Ao rejeitar os pedidos, Barroso afirmou que os argumentos apresentados não caracterizam nenhuma situação que impeça o exercício legítimo da jurisdição pelos ministros.

“A jurisprudência do STF é clara ao afirmar que as hipóteses de impedimento são taxativas e não podem ser ampliadas. Os fatos narrados não impossibilitam a atuação dos ministros no julgamento da denúncia”, escreveu o presidente da Corte.

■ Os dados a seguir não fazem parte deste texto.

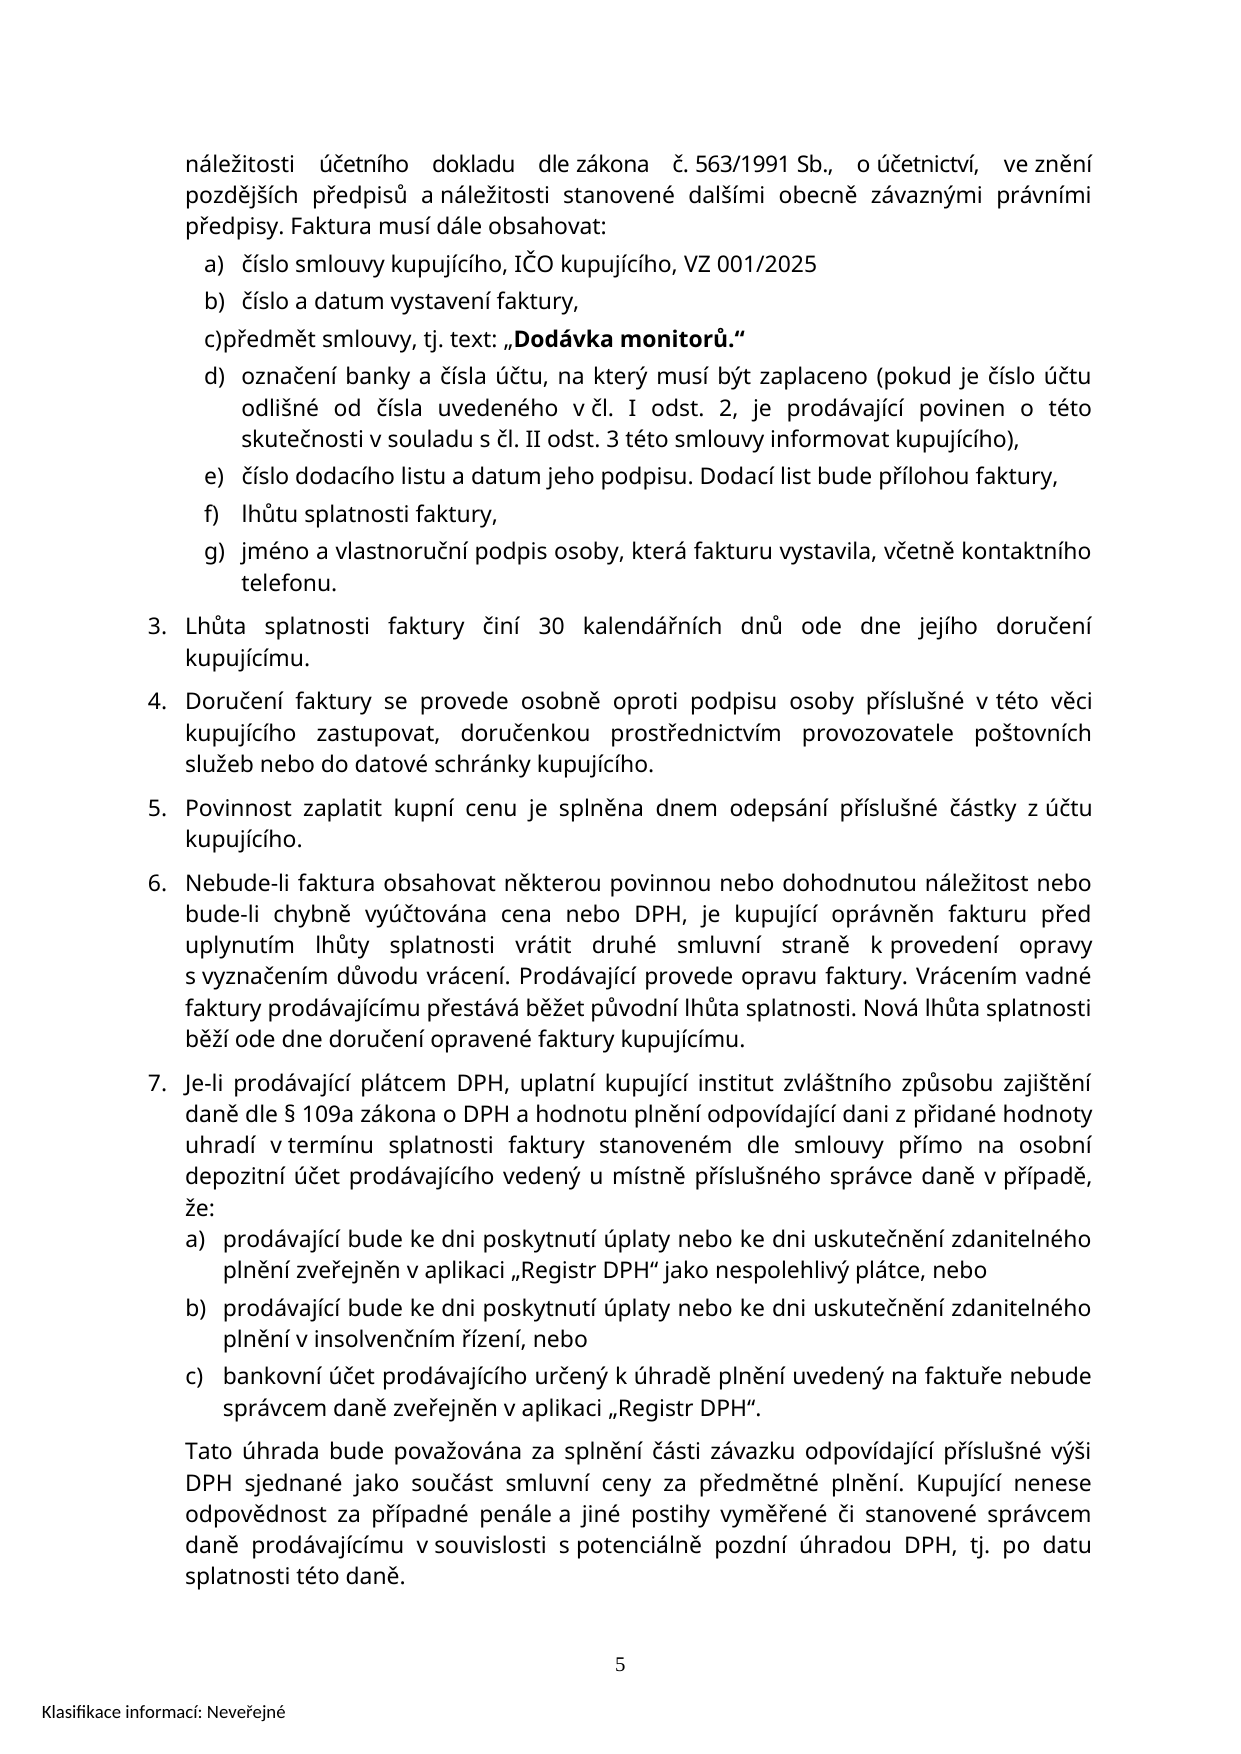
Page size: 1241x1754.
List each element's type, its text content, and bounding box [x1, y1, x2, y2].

list Lhůta splatnosti faktu činí 30 kalendářních dnů ode dne jejího doručení kupujícímu. [148, 610, 1092, 673]
list prodávající bude ke dni poskytnutí úplaty nebo ke dni uskutečnění zdanitelného plnění v insolvenčním řízení, nebo [185, 1291, 1092, 1354]
list jméno a vlastnoruční podpis osoby, která fakturu vystavila, včetně kontaktního telefonu. [204, 535, 1092, 598]
list označení banky a čísla účtu, na který musí být zaplaceno (pokud je číslo účtu odlišné od čísla uvedeného v čl. I odst. 2, je prodávající povinen o této skutečnosti v souladu s čl. II odst. 3 této smlouvy informovat kupujícího), [204, 360, 1092, 454]
list číslo a datum vystavení faktu, [204, 285, 1092, 316]
list lhůtu splatnosti faktu, [204, 498, 1092, 529]
list předmět smlouvy, tj. text: „Dodávka monitorů.“ [204, 323, 1092, 354]
list bankovní účet prodávajícího určený k úhradě plnění uvedený na faktuře nebude správcem daně zveřejněn v aplikaci „Registr DPH“. [185, 1360, 1092, 1423]
list Doručení faktury se provede osobně oproti podpisu osoby příslušné v této věci kupujícího zastupovat, doručenkou prostřednictvím provozovatele poštovních služeb nebo do datové schránky kupujícího. [148, 685, 1092, 779]
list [148, 148, 1092, 241]
list Nebude-li faktura obsahovat některou povinnou nebo dohodnutou náležitost nebo bude-li chybně vyúčtována cena nebo DPH, je kupující oprávněn fakturu před uplynutím lhůty splatnosti vrátit druhé smluvní straně k provedení opravy s vyznačením důvodu vrácení. Prodávající provede opravu faktu. Vrácením vadné faktu prodávajícímu přestává běžet původní lhůta splatnosti. Nová lhůta splatnosti běží ode dne doručení opravené faktu kupujícímu. [148, 866, 1092, 1054]
list prodávající bude ke dni poskytnutí úplaty nebo ke dni uskutečnění zdanitelného plnění zveřejněn v aplikaci „Registr DPH“ jako nespolehlivý plátce, nebo [185, 1223, 1092, 1285]
text Tato úhrada bude považována za splnění části závazku odpovídající příslušné výši DPH sjednané jako součást smluvní ceny za předmětné plnění. Kupující nenese odpovědnost za případné penále a jiné postihy vyměřené či stanovené správcem daně prodávajícímu v souvislosti s potenciálně pozdní úhradou DPH, tj. po datu splatnosti této daně. [185, 1435, 1092, 1591]
list číslo dodacího listu a datum jeho podpisu. Dodací list bude přílohou faktu, [204, 460, 1092, 491]
list Je-li prodávající plátcem DPH, uplatní kupující institut zvláštního způsobu zajištění daně dle § 109a zákona o DPH a hodnotu plnění odpovídající dani z přidané hodnoty uhradí v termínu splatnosti faktu stanoveném dle smlouvy přímo na osobní depozitní účet prodávajícího vedený u místně příslušného správce daně v případě, že: [148, 1066, 1092, 1223]
list Povinnost zaplatit kupní cenu je splněna dnem odepsání příslušné částky z účtu kupujícího. [148, 791, 1092, 854]
list číslo smlouvy kupujícího, IČO kupujícího, VZ 001/2025 [204, 248, 1092, 279]
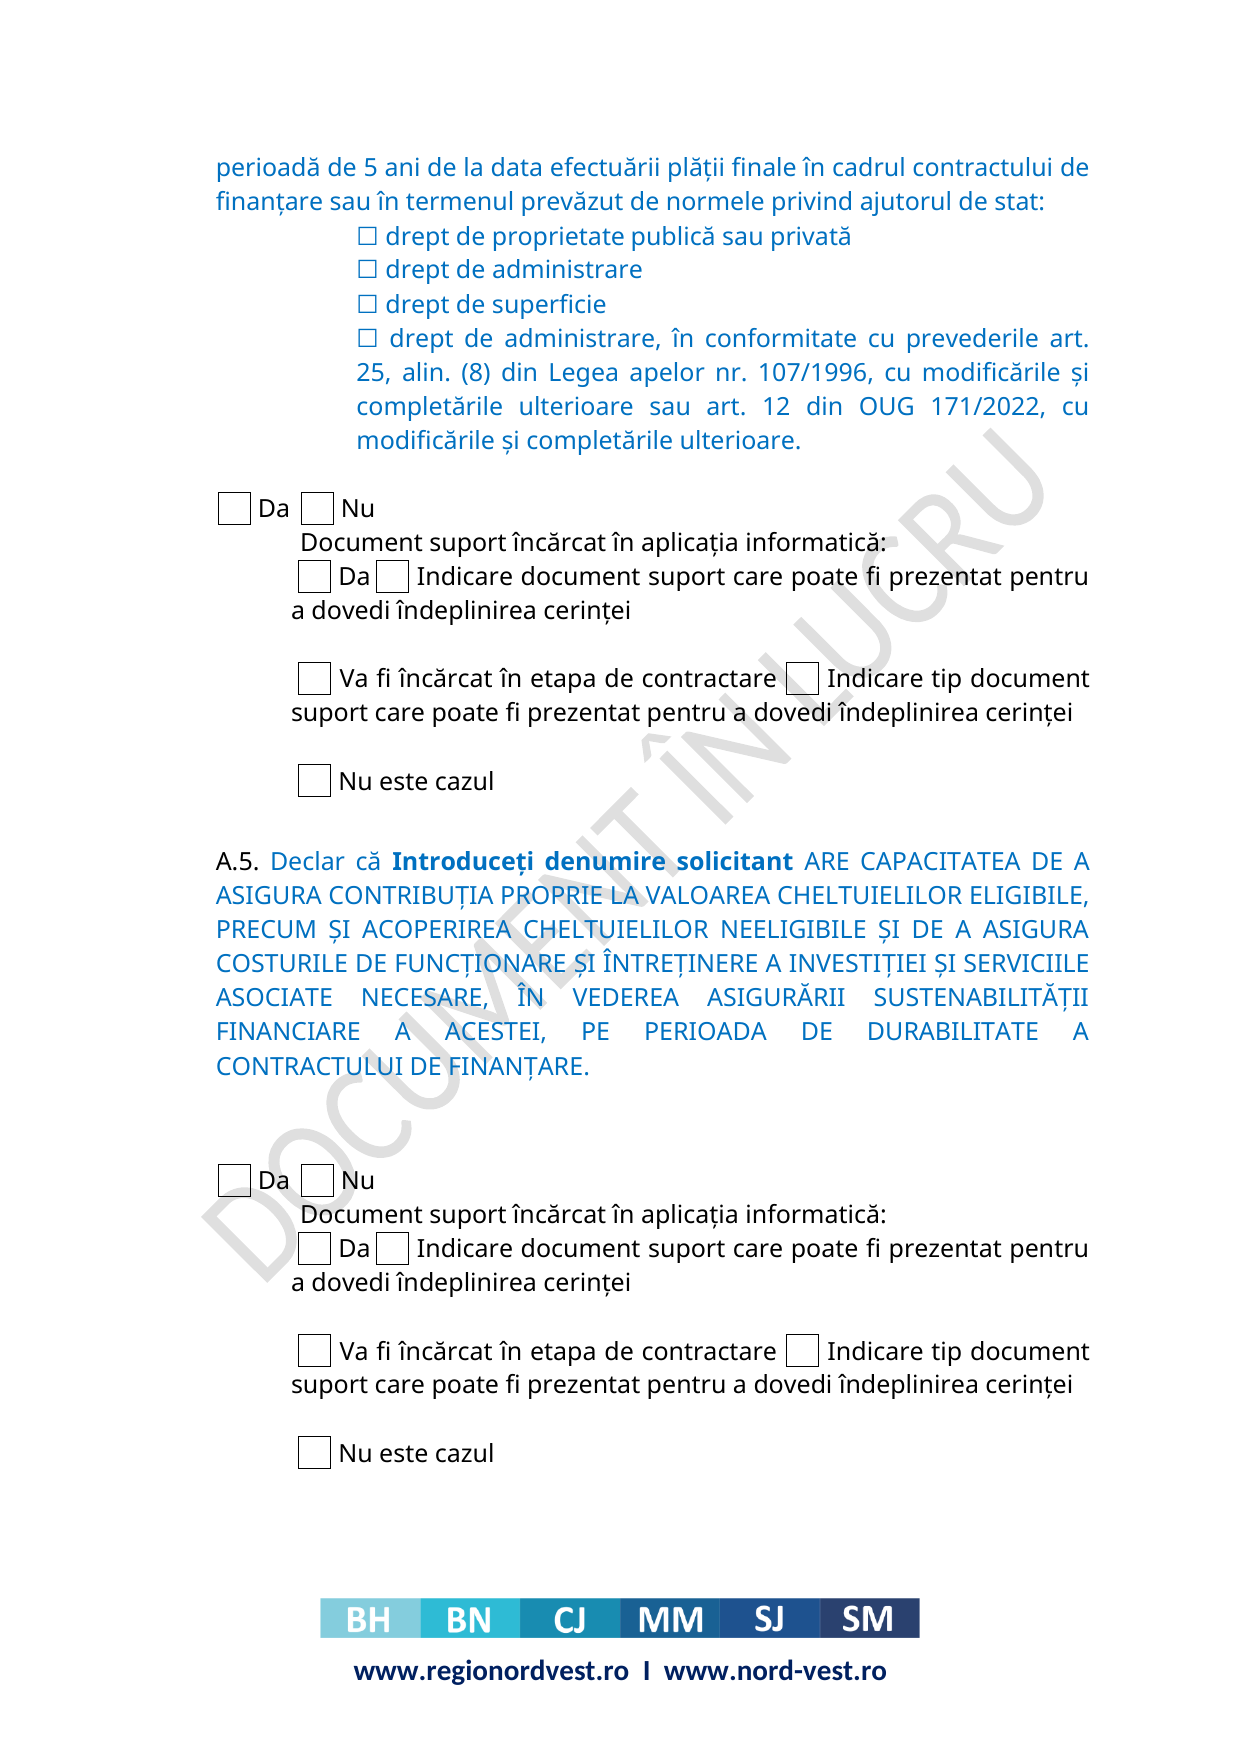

Além disso, o ministro reforçou que não cabe à arguição de impedimento discutir se o julgamento deve ser feito pela Primeira Turma do STF ou pelo Plenário. Esse ponto havia sido levantado pela defesa de Bolsonaro, que tentava levar o caso ao colegiado maior​.

Próximos passos

Com a decisão, tanto Cristiano Zanin quanto Flávio Dino seguirão no julgamento da denúncia do golpe. O processo trata das acusações contra Bolsonaro e outros envolvidos nos ataques de 8 de janeiro, quando extremistas invadiram e depredaram as sedes dos Três Poderes, em Brasília.

A rejeição dos pedidos de impedimento mantém inalterada a composição da turma que analisará o caso, o que representa mais um revés para a defesa do ex-presidente.